Exercise materials:
┄┄┄┄┄┄
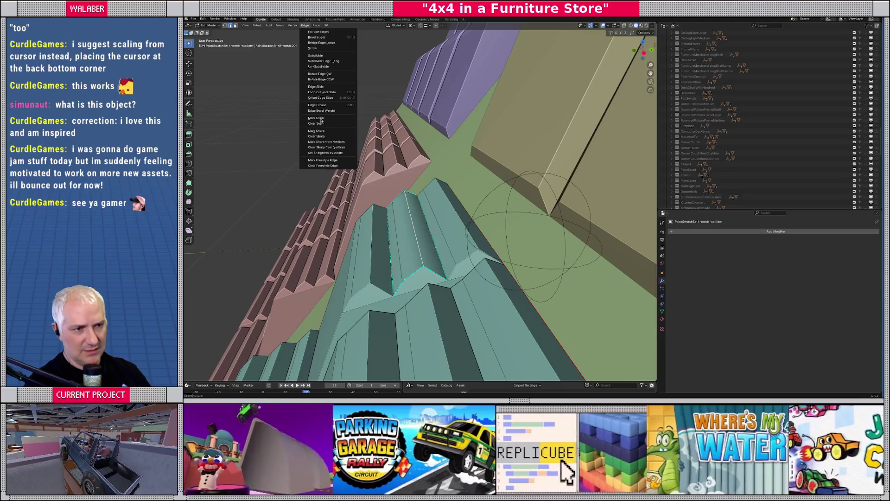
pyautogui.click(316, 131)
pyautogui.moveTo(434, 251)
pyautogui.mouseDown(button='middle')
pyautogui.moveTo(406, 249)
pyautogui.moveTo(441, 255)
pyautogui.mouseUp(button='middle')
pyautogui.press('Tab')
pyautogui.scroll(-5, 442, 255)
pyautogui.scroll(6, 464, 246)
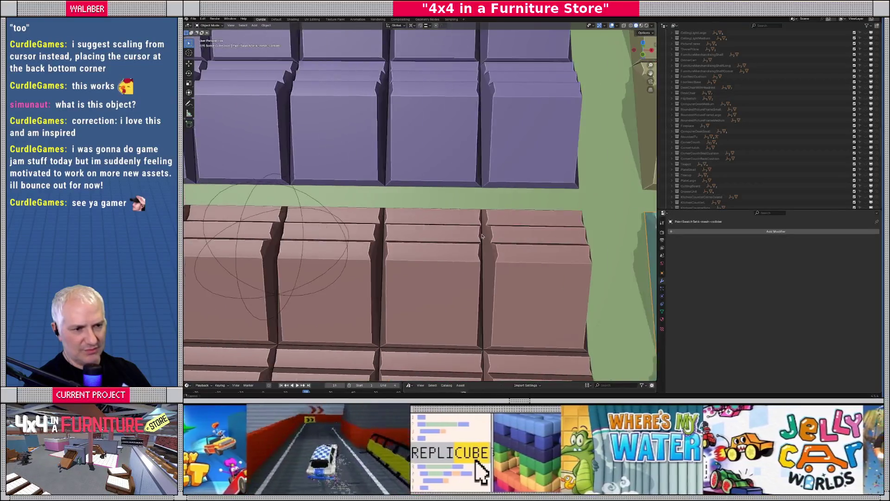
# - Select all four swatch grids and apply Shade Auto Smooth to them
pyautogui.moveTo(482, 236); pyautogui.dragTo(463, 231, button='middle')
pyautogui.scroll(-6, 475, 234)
┄┄┄┄┄┄
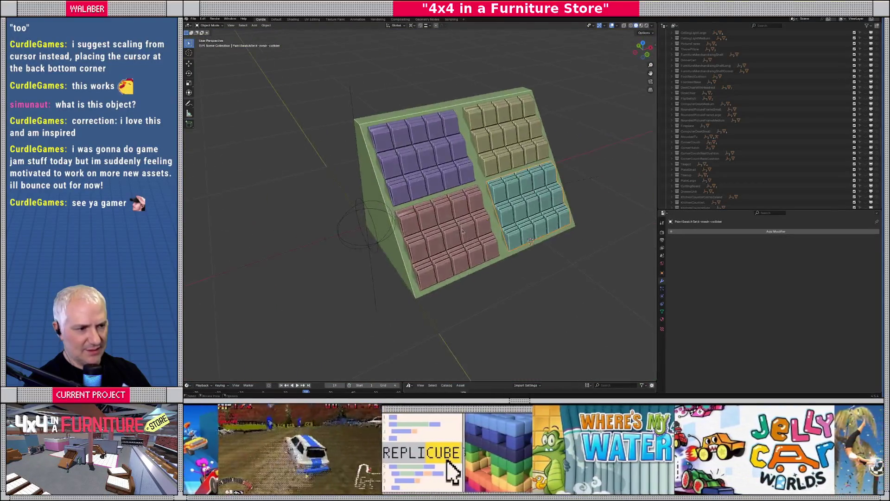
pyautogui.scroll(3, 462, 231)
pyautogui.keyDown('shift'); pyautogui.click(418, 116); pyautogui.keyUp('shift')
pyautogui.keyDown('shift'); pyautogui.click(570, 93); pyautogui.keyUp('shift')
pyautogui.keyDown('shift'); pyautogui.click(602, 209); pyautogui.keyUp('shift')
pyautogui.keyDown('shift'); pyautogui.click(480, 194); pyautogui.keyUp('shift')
┄┄┄┄┄┄
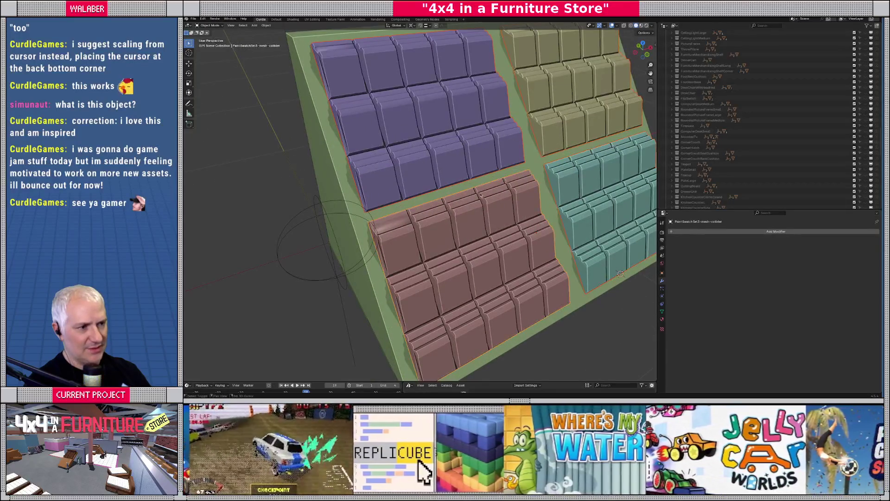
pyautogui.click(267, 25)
┄┄┄┄┄┄
Assignment:
The copy should hold only the lines from the one with "pyautogui.press('Tab')" through the one with "pyautogui.scroll(-6, 475, 234)", exactly as they stand above. Leave out the pictures.

Solution to the exercise:
pyautogui.press('Tab')
pyautogui.scroll(-5, 442, 255)
pyautogui.scroll(6, 464, 246)
# - Select all four swatch grids and apply Shade Auto Smooth to them
pyautogui.moveTo(482, 236); pyautogui.dragTo(463, 231, button='middle')
pyautogui.scroll(-6, 475, 234)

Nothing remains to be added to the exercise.